Yaydan çıkan ok geri dönmezmiş. Hal böyle olunca ağızdan çıkan kulak duysa ne duymasa ne...
Ok yaydan çıktıktan sonra büyük ihtimalle hedefe varır. Sapsa bile hasar açar. Önemli olan oku yaydan hayra fırlatmak. Hasar açmak, can almak değil de belki can kurtarmak, devlet, millet, din kurtarmak, namus kurtarmak için yani. O söz vardırya; "ağızdan çıkanı kulağın duysun" diye. Bu söz, aslında yaydan çıkan ok misali.
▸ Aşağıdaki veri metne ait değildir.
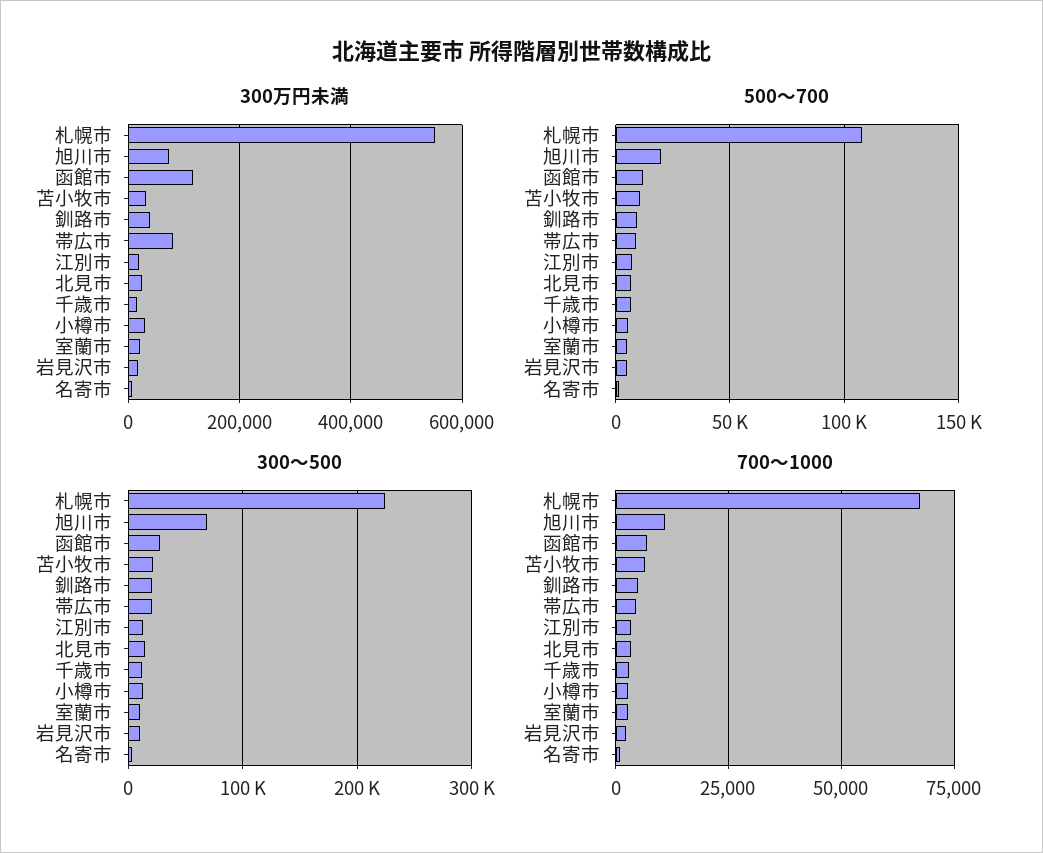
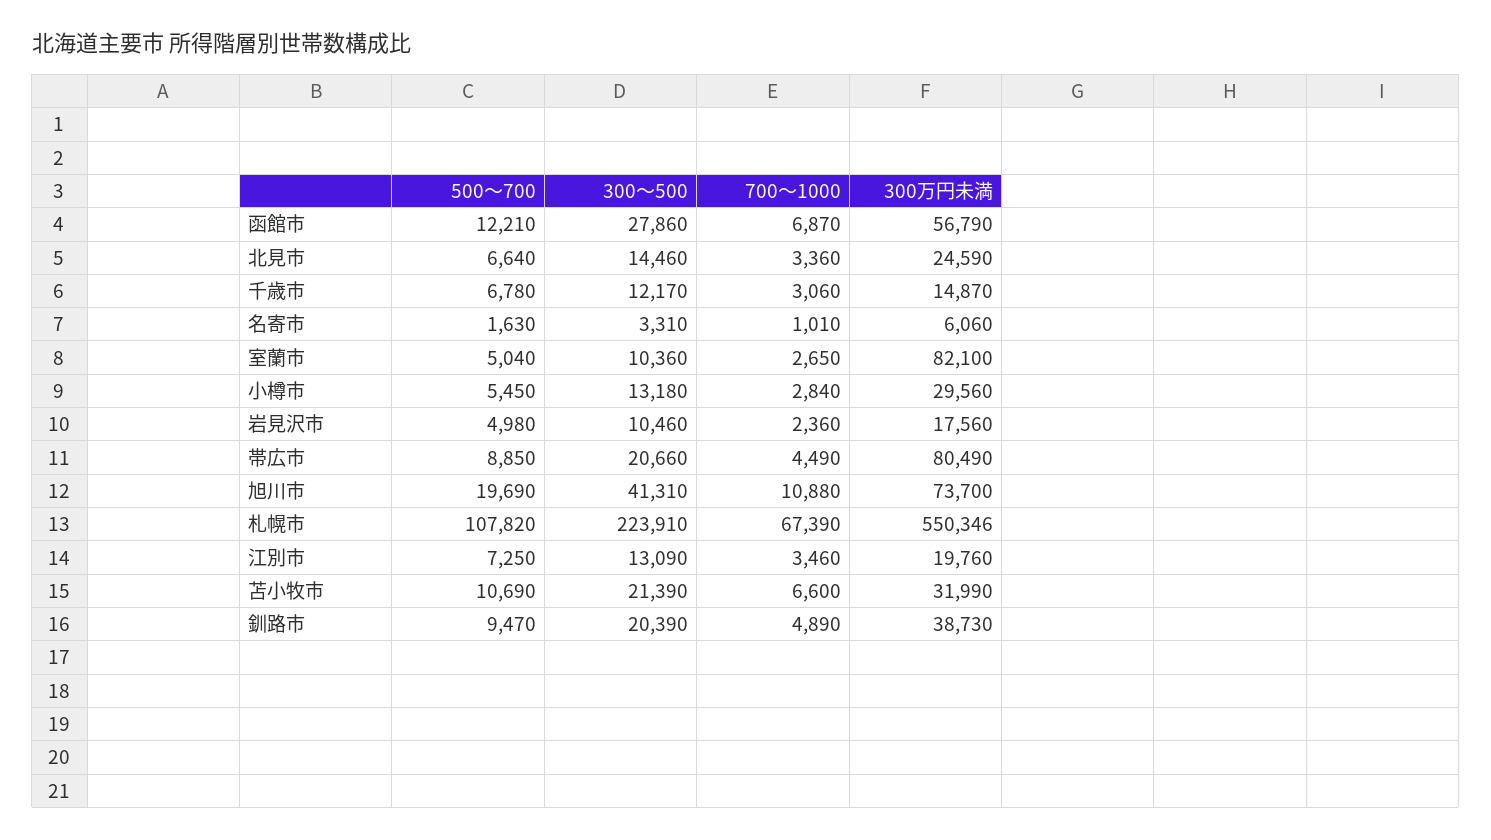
300万円未満, 函館市: 120000 -> 56790
300万円未満, 室蘭市: 20000 -> 82100
300～500, 旭川市: 70000 -> 41310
Yani ağzımızdan çıkanı kulağımız duysa ne faydası var duyulmayacak, kulağı tırmalayacak ya da yara açacak sözleri sarf edecek olduktan sonra. Kulak duyunca zaten olan oluyor.
Kulak yerine ağzımızdan çıkacak olanı kalbimiz duymalı. Yoksa zaten yaydan atılan okun misali, ne geri gelir ne de hasar açmasının önüne geçilir. Bi defa yaydan çıkmışsa, ağız bir defa sözü söylemişse kulak duysa da artık olan olmuştur. Burada kritik olan kalbimiz ile o sözü duymalyız. Bu da içten, insanın sadece kendisinin duyacağı bir ses tonunda söylenmekle mümkün.
Kalbin çek etmediği sözleri söyleyen dudaklar, birçok kalbi yaralayabilir. Hatta telafisiz hasarlar açabilir. Şarkılara konu olmuş 'dil yara'ları da budur işte. Hal böyle olunca ağızdan çıkanı kulak duysa ne yazar. Bugün kalburüstü insanların bulunduğu milletin en saygın ve seviyeli kurumu olan Millet Meclisi'nde bile ne sözler sarf edilmektedir. Oysa ağızdan çıkanı kulağın duyması yerine, henüz söylenmeden kalbin duyması mümkün olsaydı, belki durumun önüne geçilebilirdi ancak burda da şu soru akla gelebilir; 'hangi kalp?'. Bu noktada kişinin temiz ve karşıdakini kendi gibi görecek bir kalbe sahip olması da iktiza eder. Malum her kan pompası olanın kalbi var diye nitelenmeyeceğini türlü tecrübelerle ve şahıslarla gördük ömrümüzde.
Ağızdan çıkanı kulak duymasın, ondan önce kalp bu ağızdan çıkanı çıkmadan duysun. Duysun ki bu ağızdan çıkan söz oklan durulsun.